Of the lines below, reproduce exactly those from the line containing "thumb mcp: (765, 449)" to the end, including both the first and the last.

──────── DATASET EXCERPTS

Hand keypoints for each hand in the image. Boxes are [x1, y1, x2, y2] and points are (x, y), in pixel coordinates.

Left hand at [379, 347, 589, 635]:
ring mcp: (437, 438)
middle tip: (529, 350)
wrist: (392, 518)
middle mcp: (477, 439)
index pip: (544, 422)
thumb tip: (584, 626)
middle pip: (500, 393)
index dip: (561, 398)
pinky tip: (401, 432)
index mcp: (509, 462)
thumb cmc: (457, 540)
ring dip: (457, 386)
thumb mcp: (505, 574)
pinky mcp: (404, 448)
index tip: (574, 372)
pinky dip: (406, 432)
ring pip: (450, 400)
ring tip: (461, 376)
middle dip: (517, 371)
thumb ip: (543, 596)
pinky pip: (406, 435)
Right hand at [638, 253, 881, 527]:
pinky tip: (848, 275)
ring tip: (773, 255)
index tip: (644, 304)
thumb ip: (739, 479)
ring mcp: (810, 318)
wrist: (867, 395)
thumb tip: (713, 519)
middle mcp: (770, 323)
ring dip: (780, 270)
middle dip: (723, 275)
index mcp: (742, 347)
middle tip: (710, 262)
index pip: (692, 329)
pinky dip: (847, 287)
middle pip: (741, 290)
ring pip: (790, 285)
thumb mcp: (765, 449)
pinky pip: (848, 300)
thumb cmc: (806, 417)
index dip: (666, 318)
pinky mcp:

────────────────

COMPLETED TASK:
thumb mcp: (765, 449)
pinky pip: (848, 300)
thumb cmc: (806, 417)
index dip: (666, 318)
pinky mcp:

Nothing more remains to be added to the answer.